:: Fragment dokumentu ::

W czerwcu 1939 roku w obecności Heinricha Himmlera przygotowywano tu szczegóły operacji „Tannenberg”. W trakcie jednej z poufnych wizyt reichsführera SS, Forster otrzymał szpadę honorową z napisami: „Mój honor to wierność” oraz “Mojemu kochanemu Albertowi Forsterowi. H.Himmler wódz SS na Rzeszę”. Świadczyło to o wyjątkowej pozycji Forstera w strukturach SS i zaufaniu, jakim darzyli go najwyżsi dygnitarze III Rzeszy.
Forsterówka znajduje się w odległości ok. 800 m od Apartamentów Bajkowa Plaża, w pobliżu wieży widokowej, o której mowa w innym moim poście i mimo że zniszczona upływem czasu, warto ją odwiedzić w trakcie spacerów po okolicy.

:::

▶ Polecenia do wykonania
1 – W jakiej odległości od Apartamentów Bajkowa Plaża znajduje się Forsterówka według tekstu o Forsterówce?
2 – Kontynuuj tekst o Forsterówce, zaczynając od miejsca, w którym się kończy.
Zapisy są osobnym materiałem, niezwiązanym z powyższym fragmentem.

:: Zapisy ::

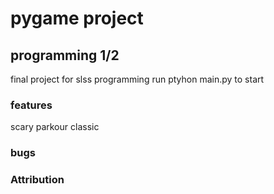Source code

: # pygame project
## programming 1/2
final project for slss programming
run ptyhon main.py to start
### features
scary
parkour
classic
### bugs


### Attribution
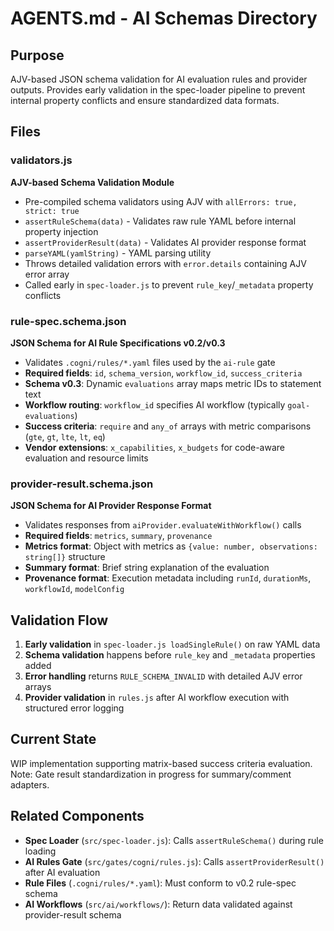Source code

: # AGENTS.md - AI Schemas Directory

## Purpose
AJV-based JSON schema validation for AI evaluation rules and provider outputs. Provides early validation in the spec-loader pipeline to prevent internal property conflicts and ensure standardized data formats.

## Files

### validators.js
**AJV-based Schema Validation Module**
- Pre-compiled schema validators using AJV with `allErrors: true, strict: true`
- `assertRuleSchema(data)` - Validates raw rule YAML before internal property injection
- `assertProviderResult(data)` - Validates AI provider response format
- `parseYAML(yamlString)` - YAML parsing utility
- Throws detailed validation errors with `error.details` containing AJV error array
- Called early in `spec-loader.js` to prevent `rule_key`/`_metadata` property conflicts

### rule-spec.schema.json
**JSON Schema for AI Rule Specifications v0.2/v0.3**
- Validates `.cogni/rules/*.yaml` files used by the `ai-rule` gate
- **Required fields**: `id`, `schema_version`, `workflow_id`, `success_criteria`
- **Schema v0.3**: Dynamic `evaluations` array maps metric IDs to statement text
- **Workflow routing**: `workflow_id` specifies AI workflow (typically `goal-evaluations`)
- **Success criteria**: `require` and `any_of` arrays with metric comparisons (`gte`, `gt`, `lte`, `lt`, `eq`)
- **Vendor extensions**: `x_capabilities`, `x_budgets` for code-aware evaluation and resource limits

### provider-result.schema.json
**JSON Schema for AI Provider Response Format**
- Validates responses from `aiProvider.evaluateWithWorkflow()` calls
- **Required fields**: `metrics`, `summary`, `provenance`
- **Metrics format**: Object with metrics as `{value: number, observations: string[]}` structure
- **Summary format**: Brief string explanation of the evaluation
- **Provenance format**: Execution metadata including `runId`, `durationMs`, `workflowId`, `modelConfig`

## Validation Flow
1. **Early validation** in `spec-loader.js loadSingleRule()` on raw YAML data
2. **Schema validation** happens before `rule_key` and `_metadata` properties added
3. **Error handling** returns `RULE_SCHEMA_INVALID` with detailed AJV error arrays
4. **Provider validation** in `rules.js` after AI workflow execution with structured error logging

## Current State
WIP implementation supporting matrix-based success criteria evaluation. Note: Gate result standardization in progress for summary/comment adapters.

## Related Components
- **Spec Loader** (`src/spec-loader.js`): Calls `assertRuleSchema()` during rule loading
- **AI Rules Gate** (`src/gates/cogni/rules.js`): Calls `assertProviderResult()` after AI evaluation
- **Rule Files** (`.cogni/rules/*.yaml`): Must conform to v0.2 rule-spec schema
- **AI Workflows** (`src/ai/workflows/`): Return data validated against provider-result schema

:::

▶ Odpowiedzi do poleceń
1 – W odległości około 800 metrów.

2 –
Teren rezydencji gaulaitera był też od listopada 1944 do stycznia 1945 roku miejscem zwożenia zagrożonych nalotami dzieł sztuki i archiwów partyjnych NSDAP z terenu Gdańska. To najmniej poznana karta historii tego obiektu. Część archiwum zostało zdeponowane w jednym ze schronów przeciwlotniczych wybudowanych na tym terenie w 1941 roku. Do dnia dzisiejszego nie zlokalizowano schronu dla personelu i pacjentów przebywających w obiektach dawnego wojskowego ośrodka szkoleniowego NSDAP.
Ze wspomnień biorących udział w początkowym zagospodarowywaniu obiektu po wojnie jak i relacji odwiedzających niedawno ośrodek byłych żołnierzy niemieckich wynika iż, wybudowano tam w 1941 roku duży schron na ok. 150 osób. Znajdował się on w części wschodniej terenu ośrodka pod masywną zalesioną obecnie wydmą, o wysokości ponad 30 m npm o nazwie „Mewia Góra” (Möwe Berg). Schron został po wojnie prawdopodobnie wysadzony przez Rosjan i zasypany. Pełnił on także funkcje magazynu tranzytowego dla wywożonych w okresie początku marca 1945 roku z Gdańska cenniejszych dokumentów urzędów niemieckich i części depozytów muzealnych.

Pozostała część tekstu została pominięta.